Eiweiße zählen - neben den Kohlenhydraten und Fetten - zu unseren Hauptnährstoffen. Die Lupine ist ein vollwertiges Lebensmittel, da sie alle drei Makronährstoffe beinhaltet. Sie besitzt einen Kohlenhydrat- sowie einen Fettanteil von ca 3,3% und ist mit 18% (18 g pro 100 g verzehrbarer Anteil) ein sehr eiweißreiches Lebensmittel.

Kohlenhydrate, Fette und Eiweiße

  • Der menschliche Körper besteht zu 17% (!) aus Eiweißen. Somit ist der Anteil an Eiweißen in unserem Körper weitaus größer als der jeder anderen Substanz. Eiweiße dienen dem Körper als Baustoff, Transportmittel, Strukturgeber und vielem mehr.

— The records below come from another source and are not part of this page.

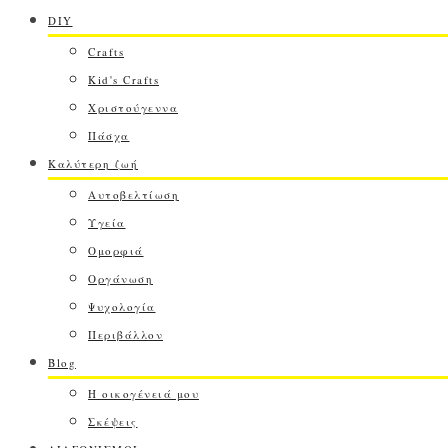
DIY
Crafts
Kid's Crafts
Χριστούγεννα
Πάσχα
Καλύτερη ζωή
Αυτοβελτίωση
Υγεία
Ομορφιά
Οργάνωση
Ψυχολογία
Περιβάλλον
Blog
Η οικογένειά μου
Σκέψεις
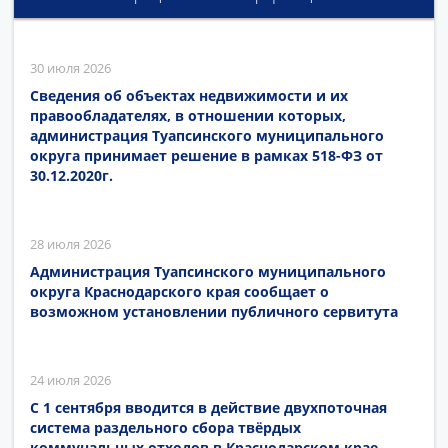
30 июля 2026
Сведения об объектах недвижимости и их
правообладателях, в отношении которых,
администрация Туапсинского муниципального
округа принимает решение в рамках 518-ФЗ от
30.12.2020г.
28 июля 2026
Администрация Туапсинского муниципального
округа Краснодарского края сообщает о
возможном установлении публичного сервитута
24 июля 2026
С 1 сентября вводится в действие двухпоточная
система раздельного сбора твёрдых
коммунальных отходов в Краснодарском крае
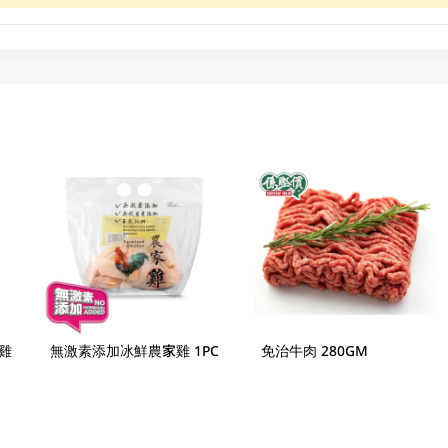
雞
無激素添加冰鮮農家雞 1PC
免治牛肉 280GM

  • Kohlenhydrate stellen die für den Körperhaushalt erforderliche Energie zur Verfügung und sind unentbehrlich für einen reibungslosen Stoffwechsel sowie das zentrale Nervensystem. Kohlenhydrate stellen zusammen mit Eiweiß und Fetten die Hauptbestandteile von Lebensmitteln dar.

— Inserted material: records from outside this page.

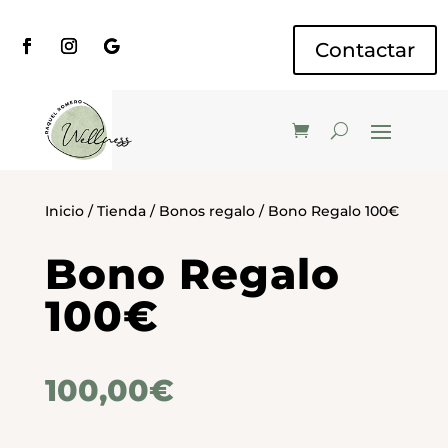
Contactar
Inicio
/
Tienda
/
Bonos regalo
/ Bono Regalo 100€
Bono Regalo
100€
100,00
€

  • Fette dienen dem Körper ebenfalls als Brennstoff zur Energiegewinnung. Die Nahrung sollte überwiegend gesunde, ungesättigte Fettsäuren enthalten. Tierische Fette haben einen hohen Anteil an ungesunden, gesättigten Fettsäuren - hierzu zählt auch das Cholesterin. Zuviel Cholesterin kann zu Arteriosklerose führen, da es sich an den Gefäßwänden ablagern und somit zur Verengung der Blutgefäße führen kann. Herzkreislauferkrankungen sind die Folge. Der Verzehr erhöhter Mengen an gesättigten Tierfetten belastet die Gesundheit in vielfältiger Hinsicht.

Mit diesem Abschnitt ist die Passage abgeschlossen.